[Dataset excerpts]
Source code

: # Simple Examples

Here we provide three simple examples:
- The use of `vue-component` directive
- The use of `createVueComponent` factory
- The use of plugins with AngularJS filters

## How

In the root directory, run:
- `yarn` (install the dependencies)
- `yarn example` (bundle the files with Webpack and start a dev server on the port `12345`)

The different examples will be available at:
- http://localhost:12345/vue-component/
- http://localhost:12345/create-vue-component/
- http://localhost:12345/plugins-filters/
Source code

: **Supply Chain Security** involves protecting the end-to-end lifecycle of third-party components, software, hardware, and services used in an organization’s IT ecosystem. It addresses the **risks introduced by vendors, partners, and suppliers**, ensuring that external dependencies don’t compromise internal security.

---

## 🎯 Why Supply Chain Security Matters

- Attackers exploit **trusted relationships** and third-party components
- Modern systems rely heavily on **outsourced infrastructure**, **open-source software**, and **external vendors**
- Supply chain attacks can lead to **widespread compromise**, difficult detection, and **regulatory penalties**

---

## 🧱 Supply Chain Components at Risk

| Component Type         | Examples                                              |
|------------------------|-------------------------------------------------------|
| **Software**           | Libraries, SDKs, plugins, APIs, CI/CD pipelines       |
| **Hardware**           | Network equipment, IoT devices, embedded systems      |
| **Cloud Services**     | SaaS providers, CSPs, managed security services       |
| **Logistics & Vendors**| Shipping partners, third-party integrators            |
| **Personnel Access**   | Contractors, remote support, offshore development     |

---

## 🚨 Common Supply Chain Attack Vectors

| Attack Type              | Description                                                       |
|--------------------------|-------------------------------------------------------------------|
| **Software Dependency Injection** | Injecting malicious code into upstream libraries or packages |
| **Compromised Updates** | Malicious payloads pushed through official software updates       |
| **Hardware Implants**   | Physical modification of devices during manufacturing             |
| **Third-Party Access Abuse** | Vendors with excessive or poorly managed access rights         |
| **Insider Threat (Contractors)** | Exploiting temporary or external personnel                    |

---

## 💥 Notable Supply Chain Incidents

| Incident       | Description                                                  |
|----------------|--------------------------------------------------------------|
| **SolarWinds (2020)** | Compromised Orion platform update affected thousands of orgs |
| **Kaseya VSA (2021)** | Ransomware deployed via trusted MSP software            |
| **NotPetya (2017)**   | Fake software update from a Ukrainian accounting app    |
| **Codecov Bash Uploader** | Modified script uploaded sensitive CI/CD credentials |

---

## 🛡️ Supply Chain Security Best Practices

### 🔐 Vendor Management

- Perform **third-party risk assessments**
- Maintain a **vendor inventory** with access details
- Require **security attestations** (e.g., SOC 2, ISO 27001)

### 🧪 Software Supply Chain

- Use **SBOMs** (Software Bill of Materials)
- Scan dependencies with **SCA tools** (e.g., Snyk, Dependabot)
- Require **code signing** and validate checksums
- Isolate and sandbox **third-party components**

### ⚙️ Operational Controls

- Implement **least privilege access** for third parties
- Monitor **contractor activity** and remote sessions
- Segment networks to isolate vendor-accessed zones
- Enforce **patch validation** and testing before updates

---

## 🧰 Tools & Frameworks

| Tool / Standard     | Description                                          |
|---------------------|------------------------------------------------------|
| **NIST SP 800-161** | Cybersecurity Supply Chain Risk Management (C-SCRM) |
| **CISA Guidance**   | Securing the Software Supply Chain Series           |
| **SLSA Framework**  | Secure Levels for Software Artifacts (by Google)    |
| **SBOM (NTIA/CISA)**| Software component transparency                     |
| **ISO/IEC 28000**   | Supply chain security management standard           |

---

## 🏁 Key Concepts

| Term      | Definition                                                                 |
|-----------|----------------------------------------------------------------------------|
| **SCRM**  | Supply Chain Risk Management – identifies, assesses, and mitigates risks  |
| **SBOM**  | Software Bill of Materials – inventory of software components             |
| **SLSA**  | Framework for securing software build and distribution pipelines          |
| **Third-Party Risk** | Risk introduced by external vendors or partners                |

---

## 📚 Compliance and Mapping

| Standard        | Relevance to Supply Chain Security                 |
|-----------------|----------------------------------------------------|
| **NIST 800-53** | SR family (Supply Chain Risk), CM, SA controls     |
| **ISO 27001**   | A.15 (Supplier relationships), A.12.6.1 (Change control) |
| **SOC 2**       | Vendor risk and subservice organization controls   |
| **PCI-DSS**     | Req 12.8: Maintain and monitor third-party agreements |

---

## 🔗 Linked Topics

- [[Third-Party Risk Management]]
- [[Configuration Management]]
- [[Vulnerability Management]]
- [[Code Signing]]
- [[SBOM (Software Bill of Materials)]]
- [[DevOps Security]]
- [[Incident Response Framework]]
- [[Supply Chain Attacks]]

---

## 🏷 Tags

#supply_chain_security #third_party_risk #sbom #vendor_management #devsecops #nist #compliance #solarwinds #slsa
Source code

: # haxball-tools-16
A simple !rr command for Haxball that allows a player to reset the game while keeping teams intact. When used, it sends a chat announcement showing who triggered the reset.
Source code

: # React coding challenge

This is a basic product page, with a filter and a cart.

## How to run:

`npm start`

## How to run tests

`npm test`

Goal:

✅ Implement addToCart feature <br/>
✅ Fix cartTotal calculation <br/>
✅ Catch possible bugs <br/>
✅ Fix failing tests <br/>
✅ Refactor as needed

**WHAT THE TASK ASKS**
Each line above that contains the word "CISA" should be counted, and only the total given.

**RESULT OF THE EXERCISE**
2